So you've got a slab or iron. Now what? *LINK*
David Barnett
How do know it's flat and how do you flatten it if it isn't?
You could take it to a machine shop, or...
[Lots of people here already know this stuff (and more about it than I do), but it might be of interest to those who don't. Anyway, someone asked me in private email and I thought I should share it here, as well.]
All this talk the last couple of weeks about iron and laps and a couple off-line questions got me rereading some stuff I hadn't looked at in years. For anyone who finds some iron and wants it flat, and wants to make it flat, and even wants to make other things flat and maybe even wants to make some excellent straight edges and so on, here are a few references. For me, these are great reads after a few cups of midnight coffee. I'll sleep when I'm dead.
Firstly, it's short but it's sweet; Jos. Whitworth's 1840 paper on making things flat.
http://tinyurl.com/WhitworthPlates
First 21 pages covers it, by the father of modern scraping. The Whitworth surface plates still elicit reverence.
From Houghton Mifflin Guide to Science & Technology: Machine Tools
"Maudslay turned out in his shop not only the best lathes of the time, but also the best machine tool manufacturers.
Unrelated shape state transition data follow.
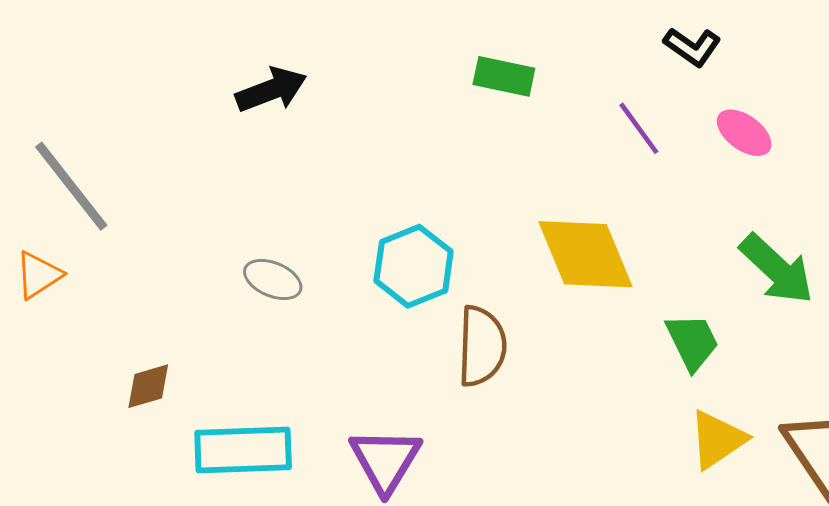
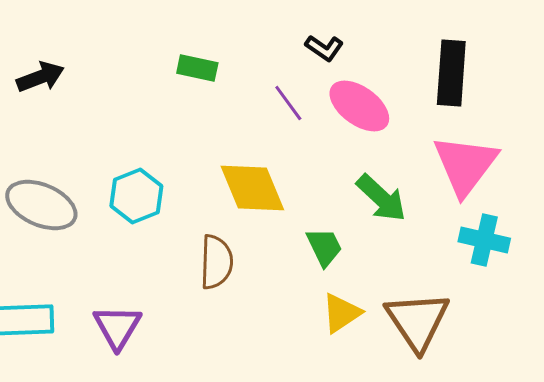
pink ellipse: (744, 133) -> (359, 106), size x1.6
gray ellipse: (273, 279) -> (41, 205), size x1.8
brown semicircle: (482, 346) -> (216, 262), moved

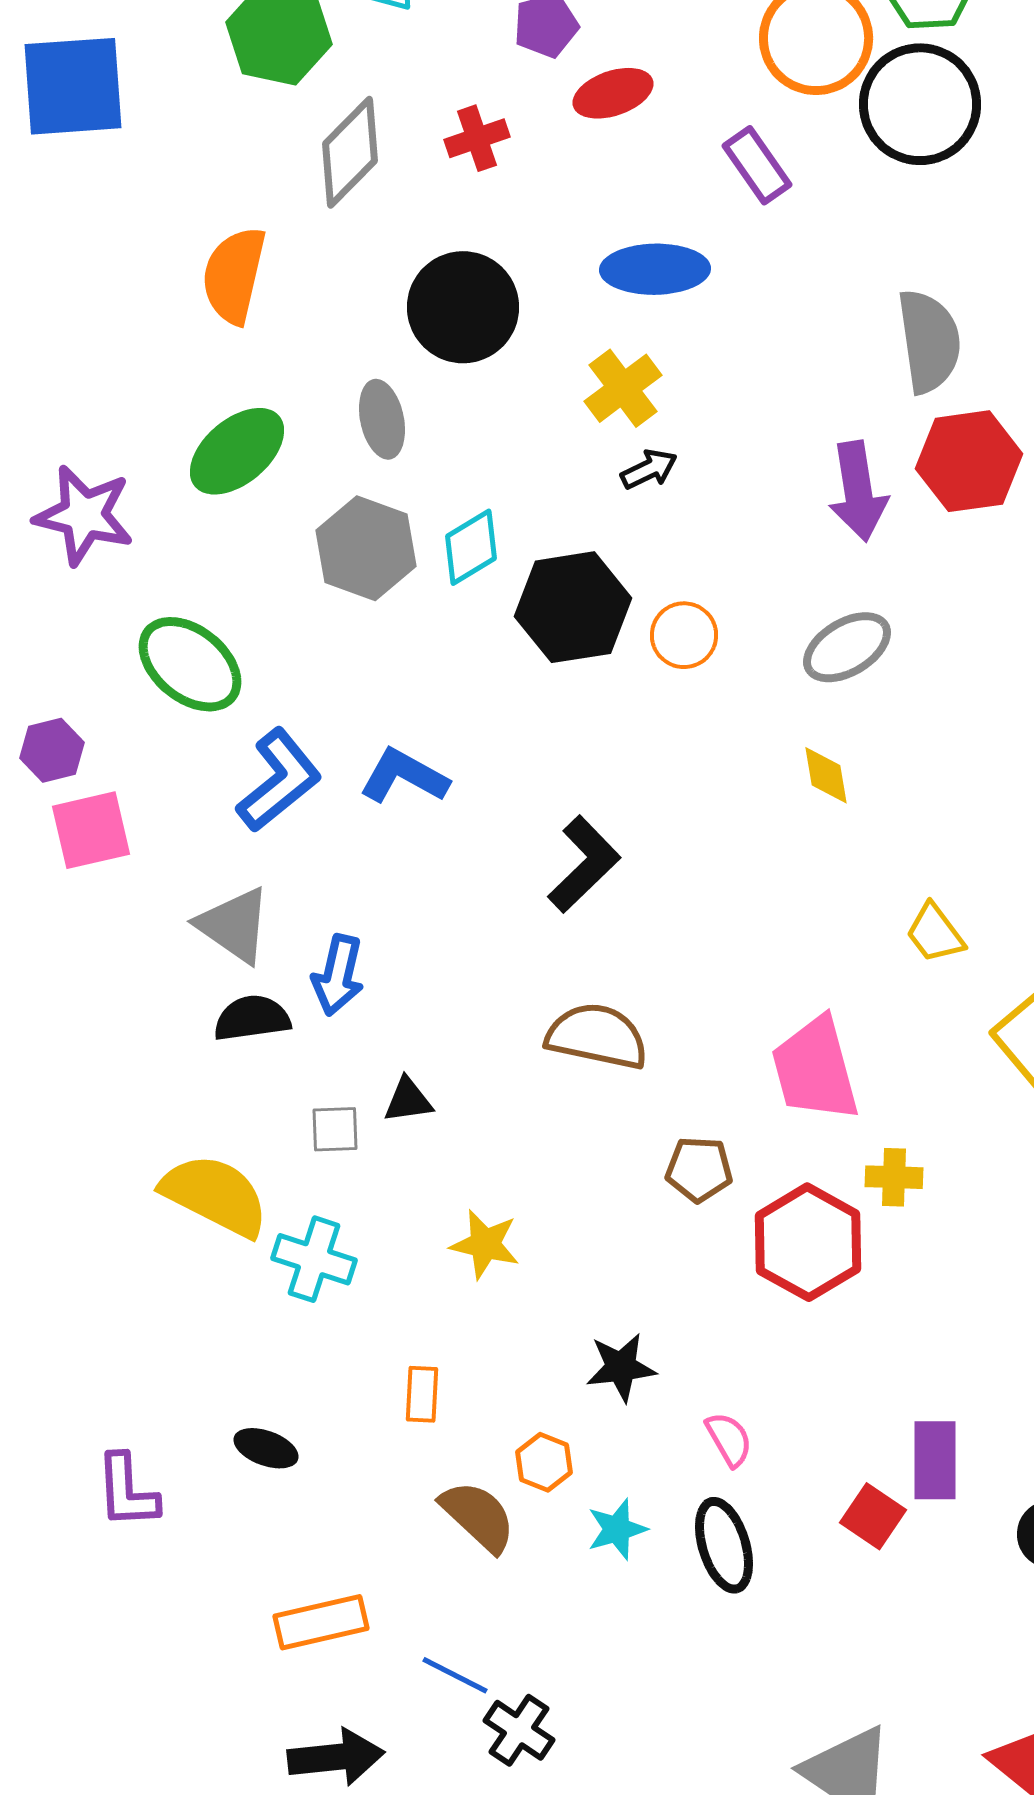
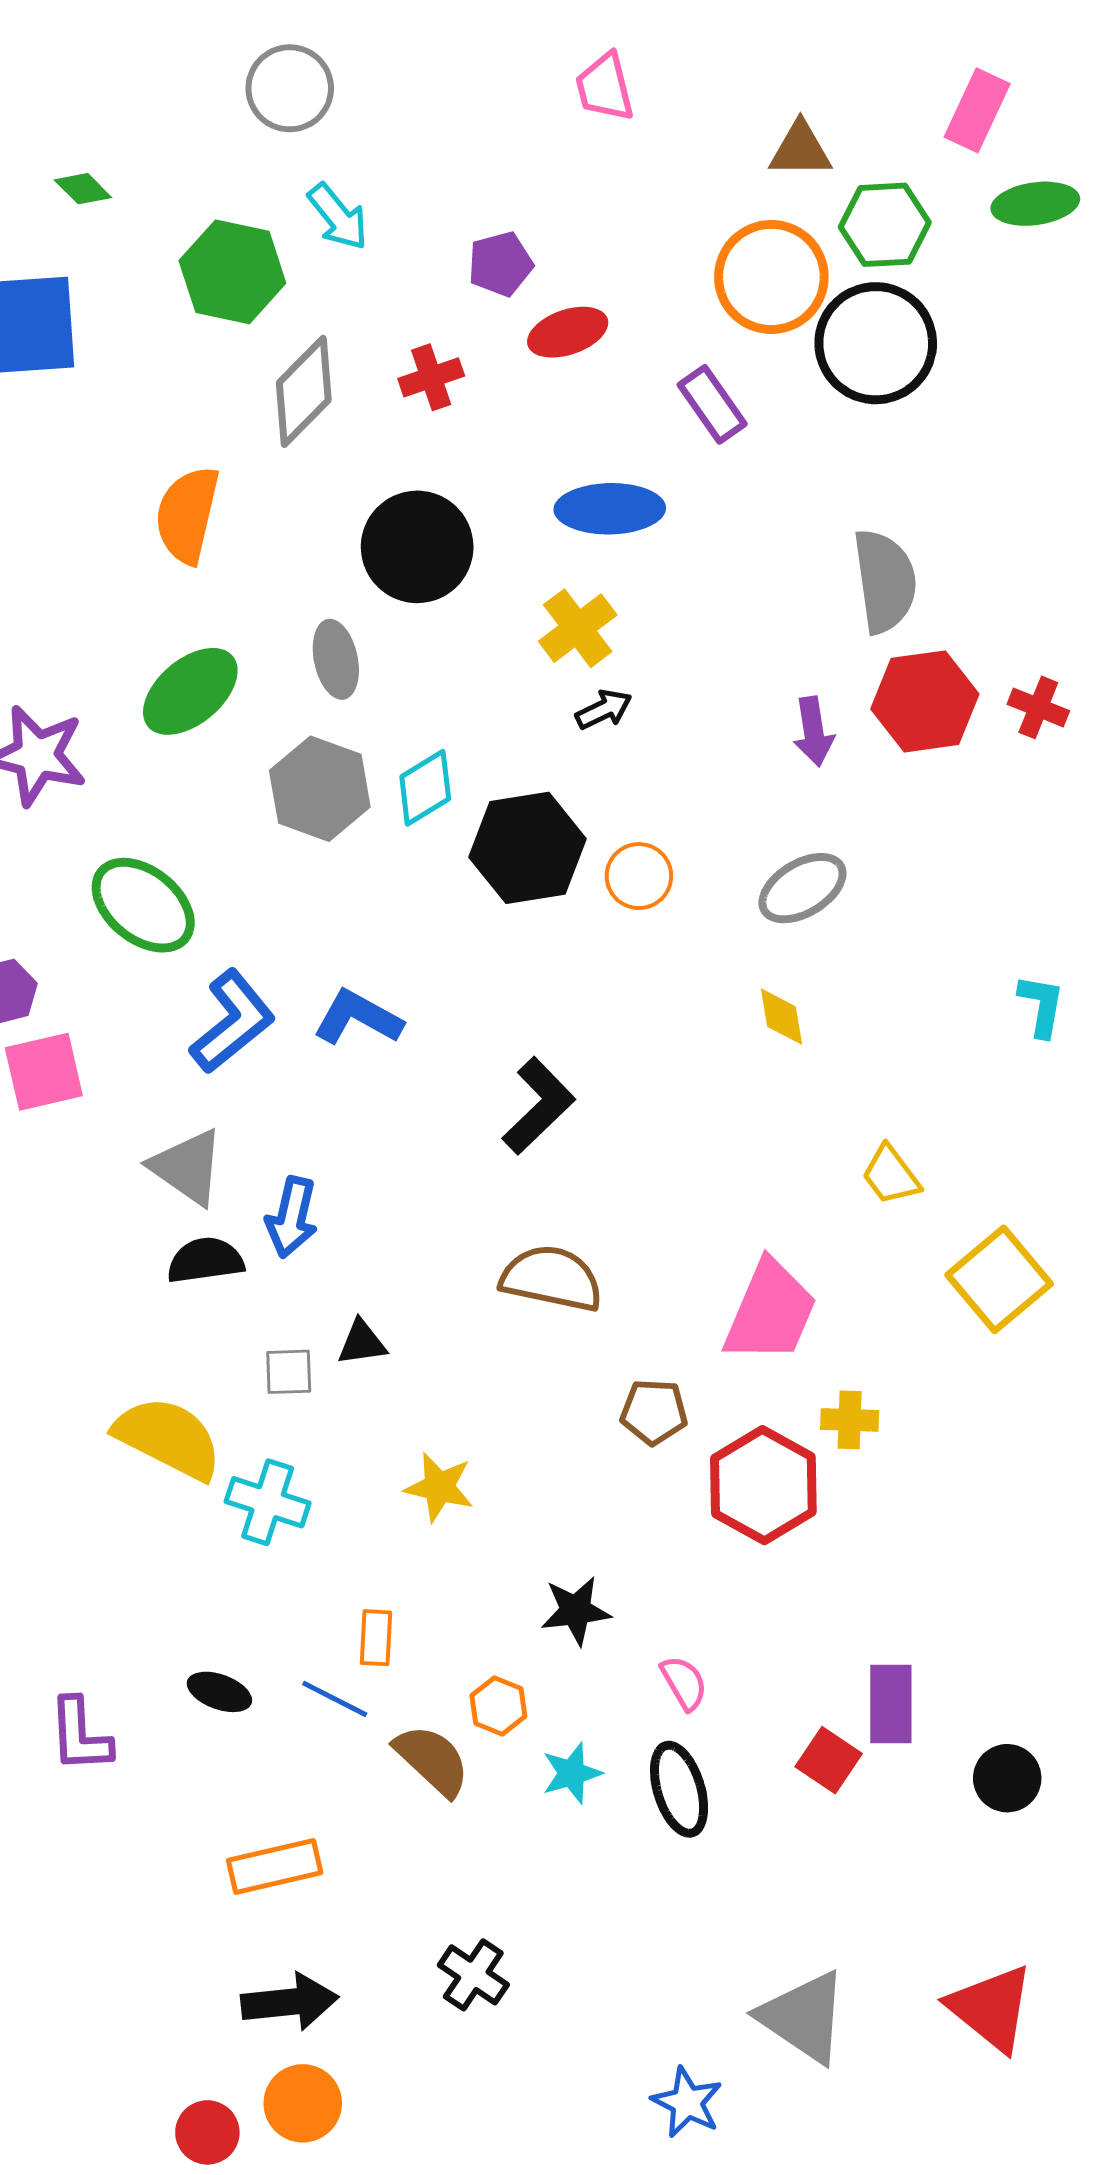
purple arrow: (858, 491) -> (814, 732), size x0.7
pink trapezoid: (815, 1069) -> (770, 1312), turned -142
blue line: (455, 1675) -> (335, 1699), moved

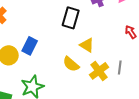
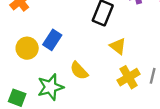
yellow semicircle: (71, 64) -> (79, 71), moved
Almost all the machine builders of the Industrial Revolution in Britain can trace their heritage directly or indirectly to Maudslay's shop."
And Maudslay begat Whitworth.
The really amazing thing is that the first great surface plates, the ones that arguably bootstrapped the British Industrial Revolution into precision machining and eventually our high-tech era, realized a far greater accuracy than previously achieved, flat to millionths of an inch, and all without a reference surface. How?
Why through a process known as the automatic generation of gages, which involves abrading and scraping three matching workpieces together systematically to cancel aberrations until the workpieces arrive at their limits of accuracy (or an acceptable degree of accuracy). And for some poor souls, like myself, it's even relaxing and fun.
Even if you don't go this route and have just one piece of iron to flatten, you'll get plenty of enjoyment out of scraping your lap. And it's so pretty! Which brings us to "Machine Tool Reconditioning and Applications of Hand Scraping", by Edward F. Connelly. This runs near a hundred dollars in reprint, but you can borrow it on interlibrary loan if you're really interested. It's pretty far from woodworking, obviously, but it's worth a look if you have precision metalworking inclinations -- 533 pages of entirely readable, illustrated information.
Chapter 5: The Hand Scraper, the flat scraper, the hook scraper (Forrest Addy demonstrates hook scraping in a YouTube video, btw), sharpening, honing (more than one way), polishing, radiusing, gets you to Chapter 6: Manipulating the Scraper Tool, The Arm Power Stroke vs. The Body Power Stroke, Length of Stroke, Direction of Stroke, Varying the Direction of the Scraping Stroke, Depth of Stroke, Nearing an Edge, Off-hand Scraping, and so on.
I don't know about you, but this stuff just makes me want to flatten and frost a #4, scrape a lap and sharpen woodworking tools. But maybe that's just me. And lots of caffeine.
Okay. Maybe you just want to know enough about scraping for one simple lap and a plane sole or two and don't want to fork over double digit dollars. Fine. There's always Lindsay's "Learning the Lost Art of Hand Scraping" reprint. For $4.95 this little 48-page gem is packed with all you'll need to appreciate and undertake this satisfying mechanical art. Lindsay has at least one other reprint on scraping, so visit their site http://www.lindsaybks.com/, but definitely get their free catalog as it has more than what's online. Build a still, do your own embalming, more.
http://www.lindsaybks.com/bks9/hscrape/index.html
And finally, if none of the above gets your juices flowing, take a look at these:
http://tinyurl.com/ImantsGorbants
http://www.youtube.com/watch?v=PQEUScJvRNU
http://www.youtube.com/watch?v=CpbVLNqC5fw
Coarse lapping isn't difficult at all and completely adequate for plane soles and homemade lapping plates for diamond paste, but you'll have even more fun if you learn to frost and flake, too. Of course, you could take it to a machine shop -- it's anything but woodworking. Makes sense. Not for me, though.
Easy, fast, cheap -- in any order. Seems to have become my mantra.